Григорий Тимофеевич двинулся следом, но мать Феклуши внезапно тронула его за рукав.
— Пусть дохтур смотрит, — сказала она вполголоса. — А только Феклуша не хотела, чтоб вы, Григорий Тимофеич…
— У нее лихорадка и сильный жар, — сказал из-за занавески доктор. — Она все равно ничего не слышит, так что можете смотреть.
Григорий Тимофеевич заглянул за занавеску.
Феклуша лежала в одной полотняной рубахе без рукавов. Её тонкие белые руки были сплошь синими от кровоподтеков. Половина лица распухла, чудовищно исказив его, искривив рот. Одного глаза вовсе не было видно, другой — в черной обводке, — был закрыт. На лбу растеклась огромная шишка с запекшейся кровью. Даже на расстоянии чувствовался исходивший от нее жар.

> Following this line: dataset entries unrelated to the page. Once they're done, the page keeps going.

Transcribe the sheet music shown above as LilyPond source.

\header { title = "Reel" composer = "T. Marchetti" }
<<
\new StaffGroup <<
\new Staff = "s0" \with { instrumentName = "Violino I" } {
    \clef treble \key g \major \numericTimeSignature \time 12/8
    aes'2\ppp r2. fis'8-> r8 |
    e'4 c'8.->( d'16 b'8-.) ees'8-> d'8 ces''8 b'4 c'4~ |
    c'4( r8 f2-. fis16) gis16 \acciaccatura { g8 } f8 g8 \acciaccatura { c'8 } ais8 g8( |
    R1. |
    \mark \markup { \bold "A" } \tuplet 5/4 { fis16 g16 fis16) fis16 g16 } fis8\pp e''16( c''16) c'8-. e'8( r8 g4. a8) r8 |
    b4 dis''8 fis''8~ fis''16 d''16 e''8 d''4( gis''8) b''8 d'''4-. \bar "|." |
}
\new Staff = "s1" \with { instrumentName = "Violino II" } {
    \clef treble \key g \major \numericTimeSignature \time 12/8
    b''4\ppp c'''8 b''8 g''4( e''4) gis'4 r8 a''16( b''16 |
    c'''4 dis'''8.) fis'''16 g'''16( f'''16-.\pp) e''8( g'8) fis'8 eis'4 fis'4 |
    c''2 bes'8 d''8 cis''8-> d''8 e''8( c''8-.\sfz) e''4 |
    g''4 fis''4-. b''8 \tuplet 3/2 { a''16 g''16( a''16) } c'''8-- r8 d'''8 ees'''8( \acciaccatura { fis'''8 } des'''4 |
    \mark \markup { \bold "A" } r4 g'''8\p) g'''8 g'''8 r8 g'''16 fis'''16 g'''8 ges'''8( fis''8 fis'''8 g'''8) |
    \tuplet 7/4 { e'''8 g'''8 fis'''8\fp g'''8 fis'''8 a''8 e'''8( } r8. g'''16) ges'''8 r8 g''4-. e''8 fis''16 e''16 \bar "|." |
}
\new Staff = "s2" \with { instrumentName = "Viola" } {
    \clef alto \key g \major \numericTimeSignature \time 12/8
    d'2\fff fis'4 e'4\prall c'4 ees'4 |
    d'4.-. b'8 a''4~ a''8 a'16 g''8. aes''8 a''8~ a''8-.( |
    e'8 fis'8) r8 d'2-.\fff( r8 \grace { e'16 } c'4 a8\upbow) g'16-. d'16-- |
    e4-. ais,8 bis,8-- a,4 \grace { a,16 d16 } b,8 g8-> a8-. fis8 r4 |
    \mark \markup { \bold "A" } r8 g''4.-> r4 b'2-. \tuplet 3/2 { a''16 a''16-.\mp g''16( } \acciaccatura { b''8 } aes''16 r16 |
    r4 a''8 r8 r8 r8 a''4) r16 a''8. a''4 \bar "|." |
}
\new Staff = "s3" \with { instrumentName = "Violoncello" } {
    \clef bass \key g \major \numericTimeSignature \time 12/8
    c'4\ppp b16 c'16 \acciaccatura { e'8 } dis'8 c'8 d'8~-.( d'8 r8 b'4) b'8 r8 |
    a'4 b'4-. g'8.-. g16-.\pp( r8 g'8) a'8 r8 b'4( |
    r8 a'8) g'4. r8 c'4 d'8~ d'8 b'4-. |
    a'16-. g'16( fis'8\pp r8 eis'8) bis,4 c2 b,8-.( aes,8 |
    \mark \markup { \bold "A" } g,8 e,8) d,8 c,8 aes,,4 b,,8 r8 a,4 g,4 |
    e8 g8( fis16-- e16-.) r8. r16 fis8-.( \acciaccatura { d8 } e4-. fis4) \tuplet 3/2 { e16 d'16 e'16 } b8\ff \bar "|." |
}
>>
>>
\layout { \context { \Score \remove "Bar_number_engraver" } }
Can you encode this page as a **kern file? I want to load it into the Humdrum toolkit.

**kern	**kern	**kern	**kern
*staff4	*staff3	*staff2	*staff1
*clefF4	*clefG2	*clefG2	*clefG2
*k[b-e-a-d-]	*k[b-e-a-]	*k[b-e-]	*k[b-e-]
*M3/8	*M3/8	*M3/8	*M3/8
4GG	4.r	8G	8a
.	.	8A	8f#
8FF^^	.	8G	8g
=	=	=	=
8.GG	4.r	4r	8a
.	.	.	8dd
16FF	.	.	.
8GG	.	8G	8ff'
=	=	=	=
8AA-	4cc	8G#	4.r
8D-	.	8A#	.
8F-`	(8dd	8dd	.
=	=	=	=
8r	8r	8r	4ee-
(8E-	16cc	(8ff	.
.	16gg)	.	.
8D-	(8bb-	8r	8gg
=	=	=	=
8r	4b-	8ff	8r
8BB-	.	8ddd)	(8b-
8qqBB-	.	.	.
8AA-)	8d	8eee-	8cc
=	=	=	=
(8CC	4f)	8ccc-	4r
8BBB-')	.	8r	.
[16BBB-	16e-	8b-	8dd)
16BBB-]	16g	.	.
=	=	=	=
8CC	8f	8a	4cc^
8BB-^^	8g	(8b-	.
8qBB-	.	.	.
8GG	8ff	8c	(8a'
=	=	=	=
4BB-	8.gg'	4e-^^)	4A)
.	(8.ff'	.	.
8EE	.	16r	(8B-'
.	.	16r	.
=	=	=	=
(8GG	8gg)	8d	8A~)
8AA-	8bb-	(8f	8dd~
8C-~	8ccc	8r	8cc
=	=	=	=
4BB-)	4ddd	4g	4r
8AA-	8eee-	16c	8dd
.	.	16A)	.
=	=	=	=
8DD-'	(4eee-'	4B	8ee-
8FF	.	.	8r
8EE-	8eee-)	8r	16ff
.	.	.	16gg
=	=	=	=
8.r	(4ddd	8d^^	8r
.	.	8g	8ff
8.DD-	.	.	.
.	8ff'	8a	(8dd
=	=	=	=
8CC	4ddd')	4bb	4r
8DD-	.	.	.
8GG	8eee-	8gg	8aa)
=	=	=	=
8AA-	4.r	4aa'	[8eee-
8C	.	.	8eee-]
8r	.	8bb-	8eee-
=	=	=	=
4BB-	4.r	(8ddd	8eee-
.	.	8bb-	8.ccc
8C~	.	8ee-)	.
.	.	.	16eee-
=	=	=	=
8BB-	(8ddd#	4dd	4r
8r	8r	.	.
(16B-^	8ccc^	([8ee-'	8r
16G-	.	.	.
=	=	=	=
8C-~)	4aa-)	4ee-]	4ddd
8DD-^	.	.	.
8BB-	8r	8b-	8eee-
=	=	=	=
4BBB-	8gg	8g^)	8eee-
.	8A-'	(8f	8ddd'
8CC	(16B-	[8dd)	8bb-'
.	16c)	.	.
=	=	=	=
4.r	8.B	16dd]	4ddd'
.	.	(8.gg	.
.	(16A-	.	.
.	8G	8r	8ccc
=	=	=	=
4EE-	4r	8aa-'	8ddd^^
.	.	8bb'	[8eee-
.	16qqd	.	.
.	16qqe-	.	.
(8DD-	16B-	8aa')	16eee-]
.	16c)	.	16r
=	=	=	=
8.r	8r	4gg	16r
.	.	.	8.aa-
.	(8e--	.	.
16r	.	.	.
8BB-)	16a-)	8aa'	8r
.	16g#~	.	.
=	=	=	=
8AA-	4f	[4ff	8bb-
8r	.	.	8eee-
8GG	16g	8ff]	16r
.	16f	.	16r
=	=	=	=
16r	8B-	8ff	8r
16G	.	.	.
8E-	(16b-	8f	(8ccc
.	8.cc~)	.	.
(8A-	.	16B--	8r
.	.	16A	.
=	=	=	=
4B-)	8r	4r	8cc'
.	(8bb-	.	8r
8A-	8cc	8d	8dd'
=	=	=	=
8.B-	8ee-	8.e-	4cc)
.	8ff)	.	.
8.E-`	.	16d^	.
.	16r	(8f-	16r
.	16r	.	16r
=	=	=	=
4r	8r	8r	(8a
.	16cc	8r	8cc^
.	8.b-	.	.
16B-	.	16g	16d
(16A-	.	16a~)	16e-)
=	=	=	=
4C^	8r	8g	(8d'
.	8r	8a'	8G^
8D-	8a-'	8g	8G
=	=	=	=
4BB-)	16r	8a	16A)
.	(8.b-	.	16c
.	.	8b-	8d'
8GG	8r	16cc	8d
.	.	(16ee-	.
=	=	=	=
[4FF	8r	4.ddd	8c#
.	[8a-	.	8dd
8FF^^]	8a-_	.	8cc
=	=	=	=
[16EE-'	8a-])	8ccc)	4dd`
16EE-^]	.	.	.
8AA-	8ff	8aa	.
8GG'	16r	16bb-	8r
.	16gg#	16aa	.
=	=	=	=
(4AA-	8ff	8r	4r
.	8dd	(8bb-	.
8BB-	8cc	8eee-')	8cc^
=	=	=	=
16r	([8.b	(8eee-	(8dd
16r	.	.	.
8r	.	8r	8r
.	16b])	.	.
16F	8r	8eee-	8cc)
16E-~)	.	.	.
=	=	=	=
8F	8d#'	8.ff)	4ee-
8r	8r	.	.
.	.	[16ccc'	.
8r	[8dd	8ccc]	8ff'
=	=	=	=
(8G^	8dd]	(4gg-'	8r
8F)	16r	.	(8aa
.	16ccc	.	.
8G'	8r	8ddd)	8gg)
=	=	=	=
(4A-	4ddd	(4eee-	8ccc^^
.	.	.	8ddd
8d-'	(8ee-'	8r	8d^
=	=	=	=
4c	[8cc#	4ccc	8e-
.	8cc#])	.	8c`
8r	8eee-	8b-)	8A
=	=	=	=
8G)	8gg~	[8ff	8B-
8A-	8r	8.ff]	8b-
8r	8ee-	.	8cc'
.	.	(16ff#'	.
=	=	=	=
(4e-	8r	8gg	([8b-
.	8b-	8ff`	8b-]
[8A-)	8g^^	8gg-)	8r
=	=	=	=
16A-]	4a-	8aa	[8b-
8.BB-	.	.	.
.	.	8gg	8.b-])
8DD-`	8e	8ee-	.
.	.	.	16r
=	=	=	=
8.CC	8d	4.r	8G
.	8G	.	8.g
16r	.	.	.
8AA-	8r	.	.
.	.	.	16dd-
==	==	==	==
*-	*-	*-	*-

— Ну-с, дальше позвольте мне одному, — проговорил доктор и довольно грубо задвинул занавеску.
Григорий Тимофеевич неловко потоптался, мельком взглянул на хозяев — и вышел на воздух.
Демьян вполголоса беседовал с попом; мимо шла баба с коромыслом — и тоже остановилась, послушать.
Григорий Тимофеевич вынул папиросу, закурил, присел на лавочку у ворот.
— А что, барин, доктор говорит? — спросил Демьян, оборачиваясь. — Выживет девка?
— Жар у нее. В беспамятстве лежит.
— Жар — это ничего, — вмешался священник. — Жар пройдет, осталось бы здоровье. Переломов у нее, кажется, нет.
Григорий Тимофеевич молчал.
Отец Александр вздохнул:
— Вы, Григорий Тимофеевич, наверное, меня осуждаете…
— За что?
— За то, что не воспрепятствовал языческому обряду… Ей-богу, хотел, и даже уговаривал. Бесполезно.
Григорий Тимофеевич молча кивнул.
— Никиту Платоныча тоже жалко, — продолжал отец Александр.
— Кого? — не понял Григорий Тимофеевич.
— А старца нашего, Суходрева. Ему ведь, по записи, сто два года было. Еще при государыне Елисавете Петровне родился.
Барин снова промолчал. Демьян снял шапку, по привычке стал мять ее своими огромными черными ручищами.